* What to produce *
The lines needed are those below that contain the word "PUNGI"; copy each one.

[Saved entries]

* * *

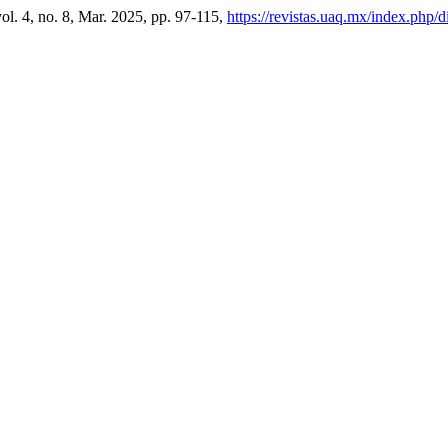
vol. 4, no. 8, Mar. 2025, pp. 97-115,
https://revistas.uaq.mx/index.php/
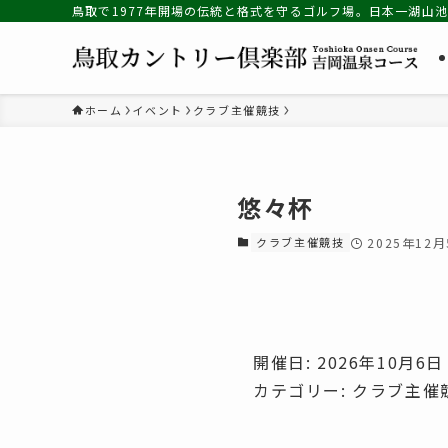
鳥取で1977年開場の伝統と格式を守るゴルフ場。日本一湖山
ホーム
イベント
クラブ主催競技
悠々杯
クラブ主催競技
2025年12
開催日: 2026年10月6日
カテゴリー:
クラブ主催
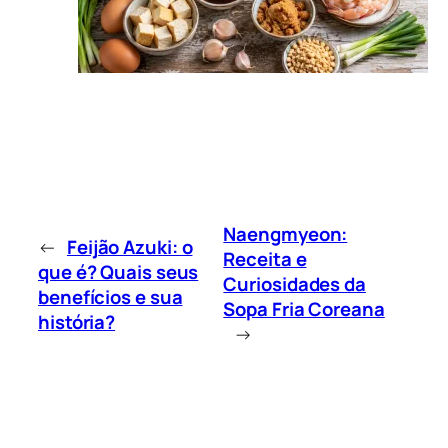
Naengmyeon:
←
Feijão Azuki: o
Receita e
que é? Quais seus
Curiosidades da
benefícios e sua
Sopa Fria Coreana
história?
→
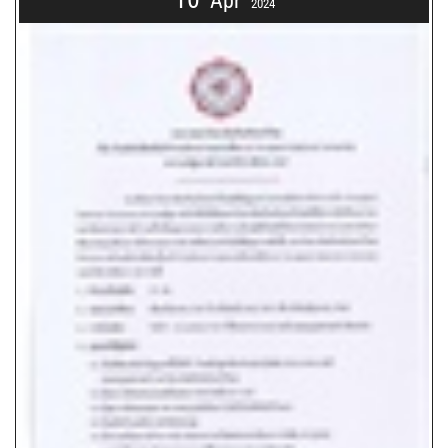
Apr
2024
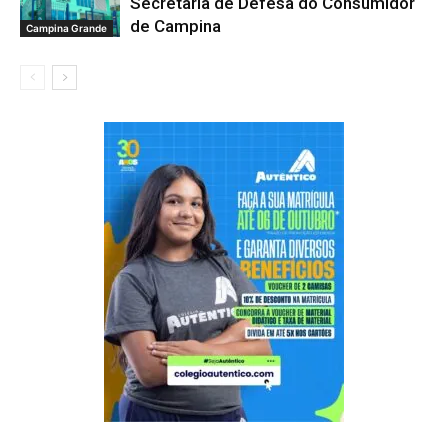
Secretaria de Defesa do Consumidor
de Campina
Campina Grande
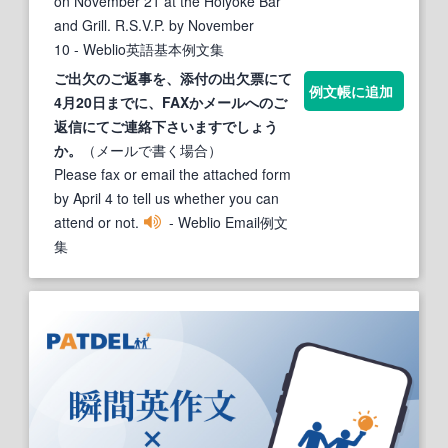
on November 21 at the Holyoke Bar
and Grill. R.S.V.P. by November
10
- Weblio英語基本例文集
ご出欠のご
返事
を、添付の出欠票にて
例文帳に追加
4月20日
まで
に、FAXかメールへのご
返信にてご連絡下さいますでしょう
か。
（メールで書く場合）
Please fax or email the attached form
by April 4 to tell us whether you can
attend or not.
- Weblio Email例文
集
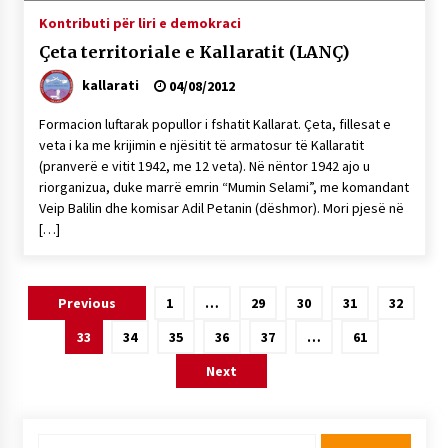
Kontributi për liri e demokraci
Çeta territoriale e Kallaratit (LANÇ)
kallarati
04/08/2012
Formacion luftarak popullor i fshatit Kallarat. Çeta, fillesat e
veta i ka me krijimin e njësitit të armatosur të Kallaratit
(pranverë e vitit 1942, me 12 veta). Në nëntor 1942 ajo u
riorganizua, duke marrë emrin “Mumin Selami”, me komandant
Veip Balilin dhe komisar Adil Petanin (dëshmor). Mori pjesë në
[…]
Lëvizje
Previous
1
…
29
30
31
32
te
33
34
35
36
37
…
61
postimet
Next
Kërko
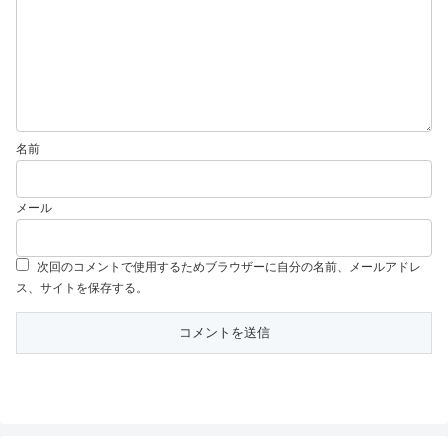
名前
メール
次回のコメントで使用するためブラウザーに自分の名前、メールアドレ
ス、サイトを保存する。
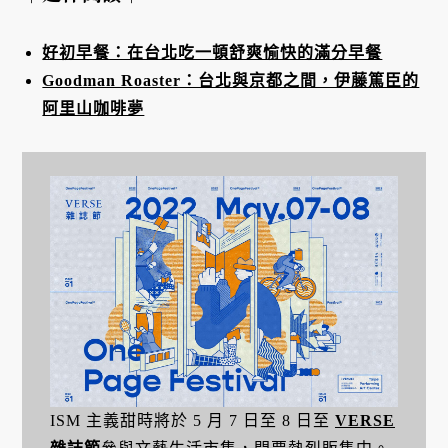
好初早餐：在台北吃一頓舒爽愉快的滿分早餐
Goodman Roaster：台北與京都之間，伊藤篤臣的
阿里山咖啡夢
ISM 主義甜時將於 5 月 7 日至 8 日至
VERSE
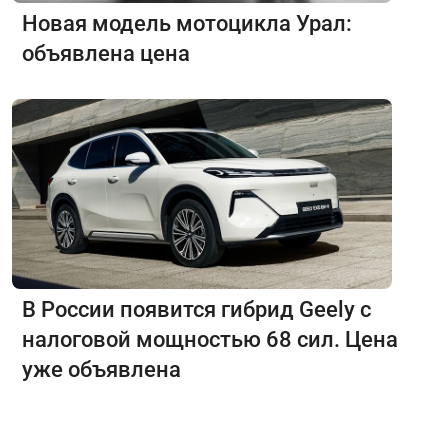
Новая модель мотоцикла Урал:
объявлена цена
В России появится гибрид Geely с
налоговой мощностью 68 сил. Цена
уже объявлена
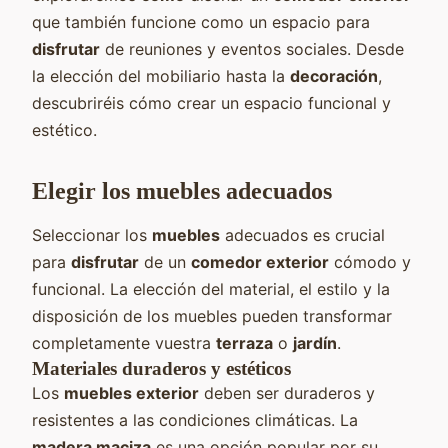
que también funcione como un espacio para
disfrutar
de reuniones y eventos sociales. Desde
la elección del mobiliario hasta la
decoración
,
descubriréis cómo crear un espacio funcional y
estético.
Elegir los muebles adecuados
Seleccionar los
muebles
adecuados es crucial
para
disfrutar
de un
comedor exterior
cómodo y
funcional. La elección del material, el estilo y la
disposición de los muebles pueden transformar
completamente vuestra
terraza
o
jardín
.
Materiales duraderos y estéticos
Los
muebles exterior
deben ser duraderos y
resistentes a las condiciones climáticas. La
madera maciza
es una opción popular por su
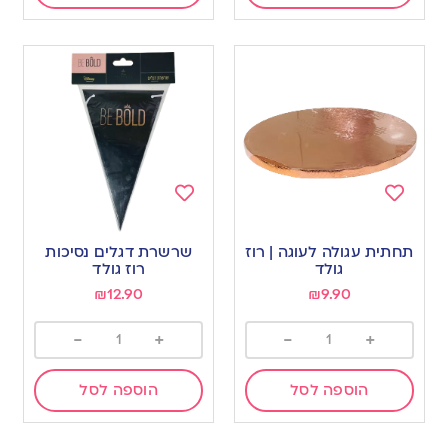
Add
Add
to
to
תחתית עגולה לעוגה | רוז
שרשרת דגלים נסיכות
wishlist
wishlist
גולד
רוז גולד
₪
12.90
₪
9.90
-
+
-
+
הוספה לסל
הוספה לסל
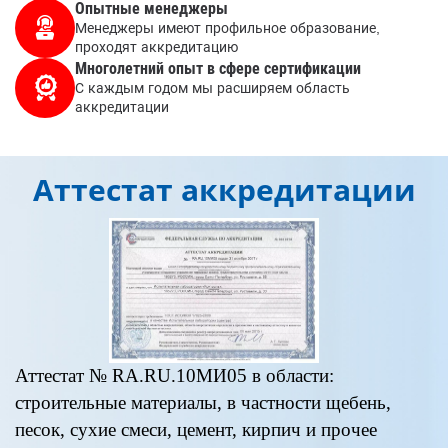
Опытные менеджеры
Менеджеры имеют профильное образование,
проходят аккредитацию
Многолетний опыт в сфере сертификации
С каждым годом мы расширяем область
аккредитации
Аттестат аккредитации
Аттестат № RA.RU.10МИ05 в области:
А
строительные материалы, в частности щебень,
«
песок, сухие смеси, цемент, кирпич и прочее
п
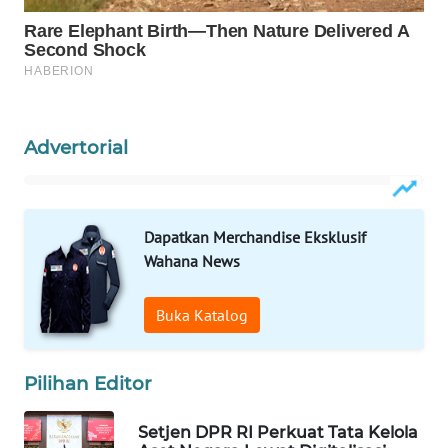
WAHANA
LISTRIK
WAHANA
TRAVEL
Advertorial
WAHANA
TV
Dapatkan Merchandise Eksklusif
WAHANANEWS
Wahana News
ID
Buka Katalog
WAHANANEWS
CO ID
Pilihan Editor
WAHANANEWS
NET
Setjen DPR RI Perkuat Tata Kelola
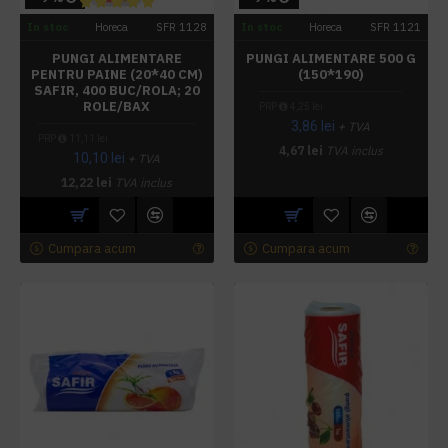
In stoc
Horeca
SFR 1128
In stoc
Horeca
SFR 1121
PUNGI ALIMENTARE
PUNGI ALIMENTARE 500 G
PENTRU PAINE (20*40 CM)
(150*190)
SAFIR, 400 BUC/ROLA; 20
ROLE/BAX
PRP
4,25 lei
3,86 lei
+ TVA
PRP
11,11 lei
4,67 lei
TVA inclus
10,10 lei
+ TVA
12,22 lei
TVA inclus
Cumpara acum
Cumpara acum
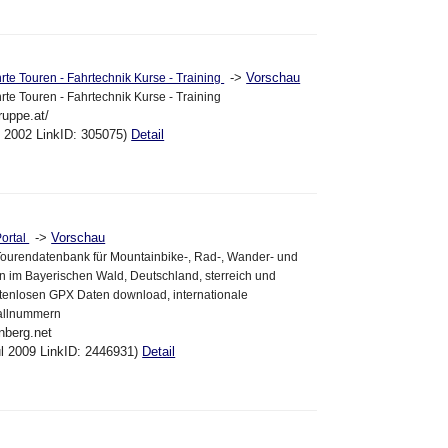
->
Vorschau
rte Touren - Fahrtechnik Kurse - Training
rte Touren - Fahrtechnik Kurse - Training
ruppe.at/
ul 2002 LinkID: 305075)
Detail
->
Vorschau
ortal
ourendatenbank für Mountainbike-, Rad-, Wander- und
 im Bayerischen Wald, Deutschland, sterreich und
stenlosen GPX Daten download, internationale
fallnummern
nberg.net
ul 2009 LinkID: 2446931)
Detail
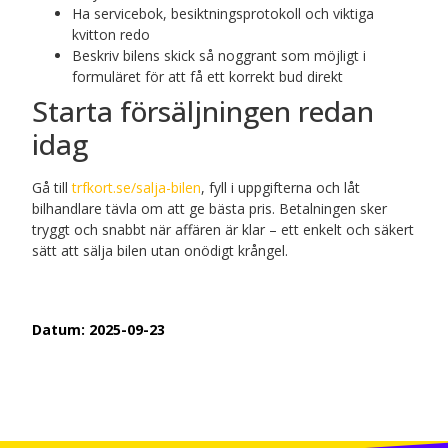
Ha servicebok, besiktningsprotokoll och viktiga
kvitton redo
Beskriv bilens skick så noggrant som möjligt i
formuläret för att få ett korrekt bud direkt
Starta försäljningen redan
idag
Gå till
trfkort.se/salja-bilen
, fyll i uppgifterna och låt
bilhandlare tävla om att ge bästa pris. Betalningen sker
tryggt och snabbt när affären är klar – ett enkelt och säkert
sätt att sälja bilen utan onödigt krångel.
Datum:
2025-09-23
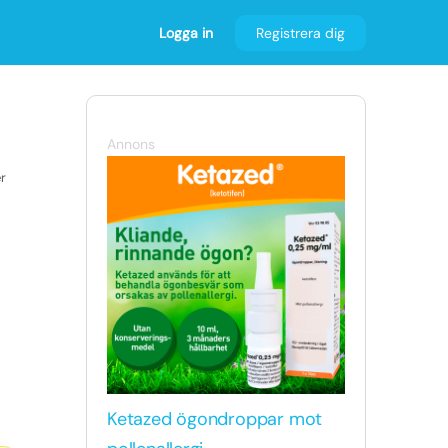
Logga in
Registrera dig
Annons
r
Ketazed ögondroppar mot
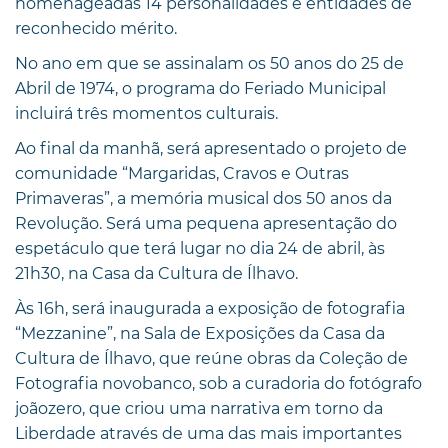
homenageadas 14 personalidades e entidades de
reconhecido mérito.
No ano em que se assinalam os 50 anos do 25 de
Abril de 1974, o programa do Feriado Municipal
incluirá três momentos culturais.
Ao final da manhã, será apresentado o projeto de
comunidade “Margaridas, Cravos e Outras
Primaveras”, a memória musical dos 50 anos da
Revolução. Será uma pequena apresentação do
espetáculo que terá lugar no dia 24 de abril, às
21h30, na Casa da Cultura de Ílhavo.
Às 16h, será inaugurada a exposição de fotografia
“Mezzanine”, na Sala de Exposições da Casa da
Cultura de Ílhavo, que reúne obras da Coleção de
Fotografia novobanco, sob a curadoria do fotógrafo
joãozero, que criou uma narrativa em torno da
Liberdade através de uma das mais importantes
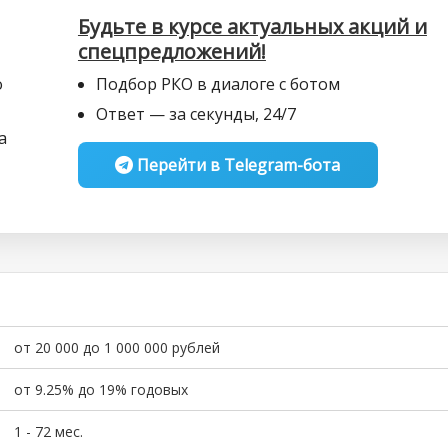
Будьте в курсе актуальных акций и
спецпредложений!
о
Подбор РКО в диалоге с ботом
Ответ — за секунды, 24/7
а
Перейти в Telegram-бота
от 20 000 до 1 000 000 рублей
от 9.25% до 19% годовых
1 - 72 мес.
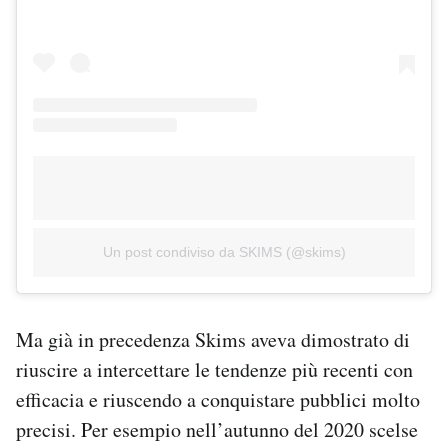
Un post condiviso da SKIMS (@skims)
Ma già in precedenza Skims aveva dimostrato di
riuscire a intercettare le tendenze più recenti con
efficacia e riuscendo a conquistare pubblici molto
precisi. Per esempio nell’autunno del 2020 scelse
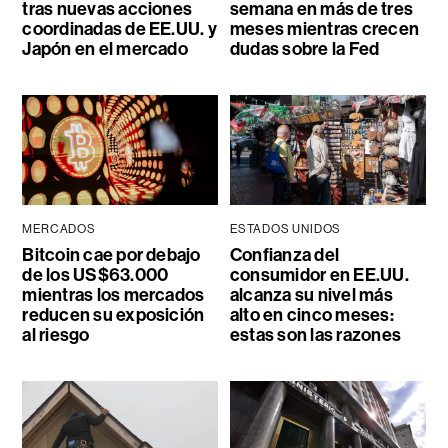
tras nuevas acciones
semana en más de tres
coordinadas de EE.UU. y
meses mientras crecen
Japón en el mercado
dudas sobre la Fed
MERCADOS
ESTADOS UNIDOS
Bitcoin cae por debajo
Confianza del
de los US$63.000
consumidor en EE.UU.
mientras los mercados
alcanza su nivel más
reducen su exposición
alto en cinco meses:
al riesgo
estas son las razones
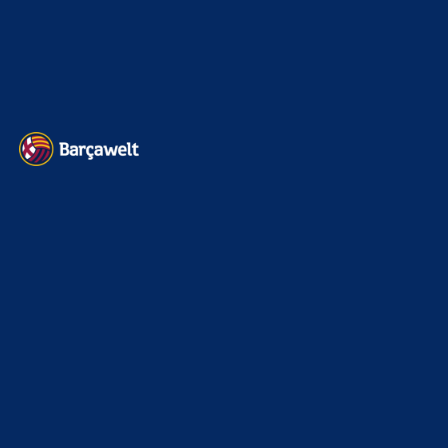
Impressum
Datenschutz
Kontakt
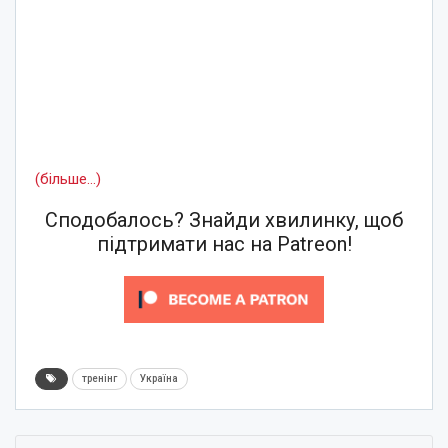
(більше…)
Сподобалось? Знайди хвилинку, щоб
підтримати нас на Patreon!
тренінг
Україна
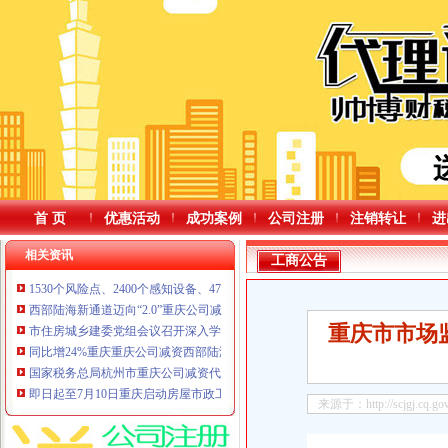
首 页
优惠活动
成功案例
公司注册
注销转让
进
相关资讯
工商公告
1530个风险点、2400个感知设备、470余个重点易涝点……暴雨还在路上，重
西部陆海新通道迈向“2.0”重庆公司减资时代
重庆市市场
市住房城乡建委党组会议召开深入学习贯彻习近平总书记重要讲话精神研究部
同比增24%重庆重庆公司减资西部陆海新通道首季发运货物近8万标箱
国家税务总局杭州市重庆公司减资代办税务局对多家涉税专业服务机构违规发
即日起至7月10日重庆启动房屋市政工程安全生产“百日攻坚”重庆公司减资行动
来源于：http://scjgj.cq.gov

* * *

* Task result *
PUNGI ALIMENTARE
PUNGI ALIMENTARE 500 G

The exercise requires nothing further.